**Extrait cité**
Ainsi donc, le Syndicat des sucres et les politiciens mauriciens affichent désormais leur inquiétude face à l’échéance 2017 quand l’Union européenne mettra fin aux quotas sucre et isoglucose. Pourtant, dès juin 2013, réagissant de Bruxelles, Geo Govinden, représentant à l’étranger du Syndicat des sucres, alertait l’express de la gravité de la mesure prise par trois institutions européennes (la Commission, le conseil des ministres et le Parlement). Geo Govinden, avec ses pairs du bloc ACP, qui oeuvrait depuis des décennies pour retarder jusqu’en 2020 l’abolition des quotas, était manifestement déçu d’avoir perdu cette bataille diplomatique. Mais à Port-Louis, on ne sentait pas encore le danger, ou plutôt on ne voulait pas le réaliser.
Donnant la réplique portlouisienne à l’alerte de Bruxelles, Jean-Noël Humbert, CEO du Syndicat des sucres, en juin 2013 toujours, affirmait publiquement, le plus sereinement du monde, que «l’abolition des quotas ne nous inquiète pas outre mesure». En privé, certains nous accusaient même de faire preuve de «précipitation», voire de «sensationnalisme » en faisant une mauvaise lecture de la situation européenne.
Ces affirmations conservatrices nous semblaient alors déroutantes, surtout eu égard aux nombreux efforts déployés depuis de nombreuses années pour combattre l’abolition des quotas. On nous expliquait qu’il fallait placer la posture du Syndicat des sucres dans le contexte local : «Il ne faut pas décourager des investissements, et ce, surtout dans un contexte où la relation entre secteur public et secteur privé, plus précisément entre la Plantation House et l’hôtel du gouvernement, reste souvent en dents de scie, avec davantage de pics de passion que de pointes de raison».
AUTOSUFFISANCE
Mais la realpolitik et les relations internationales sont sans passion – qu’on le veuille ou non. Il n’y a que des intérêts qui priment. Le fait demeure que l’Europe a d’énormes problèmes économiques à régler sur le plan intérieur et le vieux continent souhaite atteindre l’autosuffisance en sucre, pour calmer les betteraviers, entre autres. Quant à nous, les interrogations sont importantes et on les répète. Si l’Europe entend maximiser tout son potentiel de production pour satisfaire sa consommation, voire pour exporter, quelle place alors reviendrait à Maurice et aux ACP malgré leurs raffineries ? Est-ce que le fait de produire du sucre blanc et des sucres spéciaux nous protège vraiment contre des concurrents comme le Brésil ? Comment encourager nos petits planteurs de canne quand le prix du sucre va forcément chuter (car ils disparaissent déjà malgré les quelques privilèges que nous avons actuellement) ? Comment prétendre que le prix du sucre ne va pas baisser alors que Coca-Cola et Nestlé, parmi les gros utilisateurs industriels, cachent difficilement leur joie devant la perspective d’avoir leur matière première à bien moins cher ?

**Objectif visé a**
Recopiez à l'identique toutes les lignes du listing ci-dessous, en omettant l'image.

**Données disponibles**
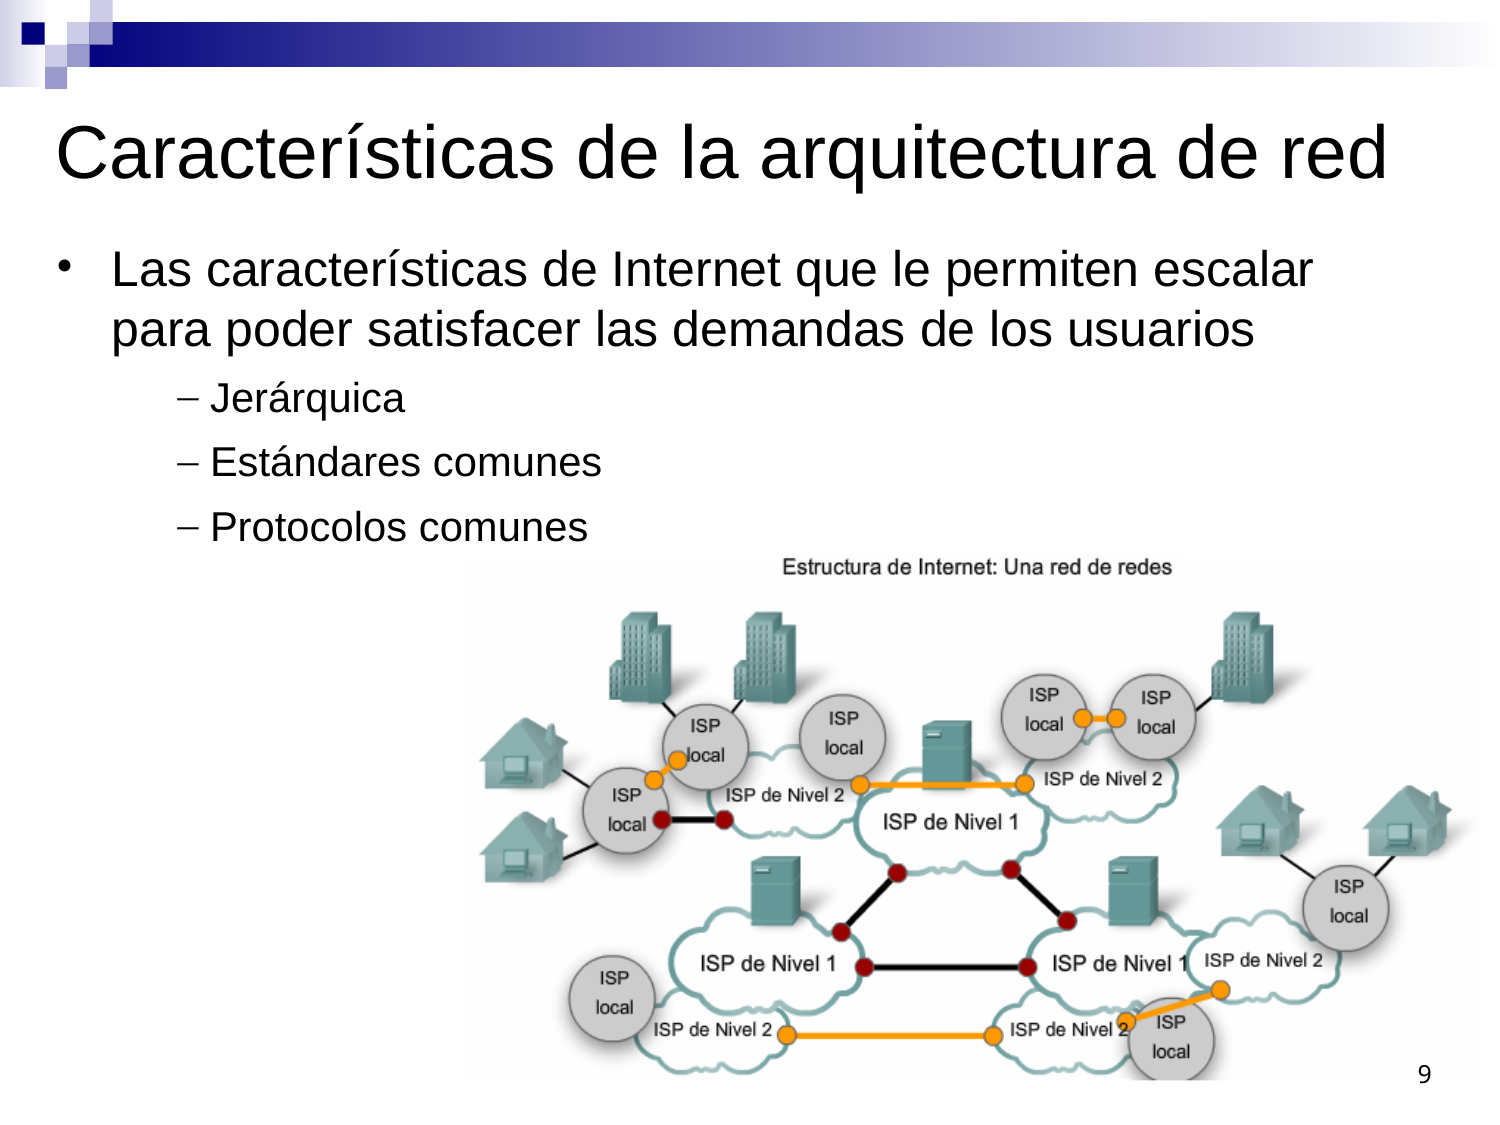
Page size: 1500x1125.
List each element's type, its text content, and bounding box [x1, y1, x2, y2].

picture [1344, 554, 1487, 1082]
text_box <número> [1074, 1025, 1447, 1101]
text_box Las características de Internet que le permiten escalar para poder satisfacer las demandas de los usuarios Jerárquica Estándares comunes Protocolos comunes [41, 228, 1344, 1062]
picture [462, 1062, 1074, 1082]
text_box Características de la arquitectura de red [41, 31, 1425, 267]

**Objectif visé b**
D'après l'extrait, en quelle année l'Union européenne mettra-t-elle fin aux quotas sucre et isoglucose ?

**Résultat a**
Page size: 1500x1125.
List each element's type, its text content, and bounding box [x1, y1, x2, y2].

picture [1344, 554, 1487, 1082]
text_box <número> [1074, 1025, 1447, 1101]
text_box Las características de Internet que le permiten escalar para poder satisfacer las demandas de los usuarios Jerárquica Estándares comunes Protocolos comunes [41, 228, 1344, 1062]
picture [462, 1062, 1074, 1082]
text_box Características de la arquitectura de red [41, 31, 1425, 267]

**Résultat b**
En 2017.